My expectation was that different applications with the smart card would establish their own “session” that would function separately from each other, so running the discovery in one session would not fix the other session.

Can I perhaps replicate this with a command?

I now know for sure the problem is not on Nitrokeys side, but rather on the OpenSC site. I still have no clue how to track that, as I am unable to generate logs when using the HSM 2 as smartcard.
When I access the HSM via pkcs11-tool, I can view logs, but everything is working when accessing HSM directly via HSM - so logs dont seem to be helpful.

Test steps I have taken
  1. Insert HSM 2
  2. Run (and enter pin when asked)
codesign -s "Apple Development: ****@***.** (8********R)" \
    --deep --force -v ./release/binary.app
# ./release/binary.app: replacing existing signature
# ./release/binary.app: errSecInternalComponent
# In subcomponent: /.../release/binary.app/Contents/Frameworks/ReactiveObjC.framework
  1. (optional) do pkcs11-took -O: objects will be listed
  2. (optional) run command 2 from above again - same output, still not working
  3. Start Smart Card Shell, File > Key Manager
    I swear I am not doing anything else in it, I just wait until discovery finished
  4. Run (and enter pin when asked)
codesign -s "Apple Development: ****@***.** (8********R)" \
    --deep --force -v ./release/binary.app
# ./release/binary.app: replacing existing signature
# ./release/binary.app: signed app bundle with Mach-O thin (arm64) [de.package-name.app]
  1. every codesign run afterwards works properly until I unplug and plug the HSM 2 again.

Output when doing that File > Key Manager thing in step 5:

Running setup script config.js ...

Smart Card Shell Scripting Engine (scdp4j) 3.18.81
----------------------------------------------------------------------------
(c) 2005-2021 CardContact Systems GmbH, Minden, Germany (www.cardcontact.de)
Enter 'help' for a command overview or 'quit' to close the shell

>load("keymanager/keymanager.js");

SmartCard-HSM Version 4.1 on JCOP 4          Free memory 117640 byte
Issuer Certificate : CVC id-SC-HSM DICA CAR=DE***1 CHR=DE***1 CED=Oktober 30, 2024 CXD=Oktober 29, 2032 
Device Certificate : CVC id-SC-HSM Device CAR=DE***1 CHR=DE***00 CED=September 2, 2025 CXD=Oktober 29, 2032 
Default Key Domain : 4BEC***0B30
Creating outline...
-------------------------------------------------------------------
Please right-click on nodes in the outline to see possible actions.
For most operations you will need to authenticate first using a
mechanism from the User PIN context menu.
>

My macOS changed to 26.0.1 Tahoe; maybe that did change something.
I started using a SEH UTN dongle server to mount the HSM via network; error looks identical when plugging in directly (via docking station, tested two different ones) or network/SEH UTN.
Plugging it in directly is not possible, as I only have USB-C and the HSM has USB-A.
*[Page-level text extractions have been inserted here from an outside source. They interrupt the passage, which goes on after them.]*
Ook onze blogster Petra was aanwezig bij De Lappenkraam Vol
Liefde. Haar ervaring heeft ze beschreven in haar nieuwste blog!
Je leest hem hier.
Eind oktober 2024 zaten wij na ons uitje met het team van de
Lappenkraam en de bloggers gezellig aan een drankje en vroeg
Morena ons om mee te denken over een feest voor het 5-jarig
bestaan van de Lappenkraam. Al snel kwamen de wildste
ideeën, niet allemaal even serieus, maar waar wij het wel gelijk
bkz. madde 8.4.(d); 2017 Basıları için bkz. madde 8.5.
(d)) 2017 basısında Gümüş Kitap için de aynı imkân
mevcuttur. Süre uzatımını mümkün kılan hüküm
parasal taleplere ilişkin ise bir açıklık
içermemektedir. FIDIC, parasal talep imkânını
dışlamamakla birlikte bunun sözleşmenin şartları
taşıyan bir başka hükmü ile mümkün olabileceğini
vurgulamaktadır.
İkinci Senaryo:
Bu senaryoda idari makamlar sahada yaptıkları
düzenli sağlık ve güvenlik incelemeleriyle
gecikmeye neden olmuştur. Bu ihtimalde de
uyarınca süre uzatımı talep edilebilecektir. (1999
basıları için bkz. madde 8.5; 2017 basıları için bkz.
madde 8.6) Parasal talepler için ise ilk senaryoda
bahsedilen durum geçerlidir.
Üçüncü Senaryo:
Any hint on how to get logs, gather more information, or even just start that Key Manager process from command line (so I can include it in my build script) is welcome.

(Sorry for bumping, edit of my previous post not possible).
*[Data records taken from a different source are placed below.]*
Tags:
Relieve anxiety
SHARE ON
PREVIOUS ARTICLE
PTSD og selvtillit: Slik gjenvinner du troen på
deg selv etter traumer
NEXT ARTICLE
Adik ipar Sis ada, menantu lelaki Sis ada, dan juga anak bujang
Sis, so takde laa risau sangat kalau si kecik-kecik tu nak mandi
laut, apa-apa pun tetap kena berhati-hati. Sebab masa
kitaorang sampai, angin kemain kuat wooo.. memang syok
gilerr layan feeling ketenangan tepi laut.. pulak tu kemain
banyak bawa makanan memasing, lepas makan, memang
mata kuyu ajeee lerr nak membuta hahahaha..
/e2: setting the PIN environment var for the codesign command does work.

codesign -s "Apple Development: ****@***.** (8********R)" \
    --deep --force -v ./release/binary.app
# ./release/binary.app: replacing existing signature
# ./release/binary.app: errSecInternalComponent

PIN=123456 codesign -s "Apple Development: ****@***.** (8********R)" \
    --deep --force -v ./release/binary.app
# ./release/binary.app: replacing existing signature
# ./release/binary.app: signed app bundle with Mach-O thin (arm64) [de.package-name.app]

In my opinion that’s not a good solution, but at least signing does work without needing to start the Smart Card Shell everytime.

What I also noticed: setting any pin (doesn’t have to be the right one) works. codesign will ask for the pin anyways, so whatever.

In long term I still want to have that bug fixed.
So I’m open for any hints pointing me in the right direction or telling me how to get logs from OpenSC.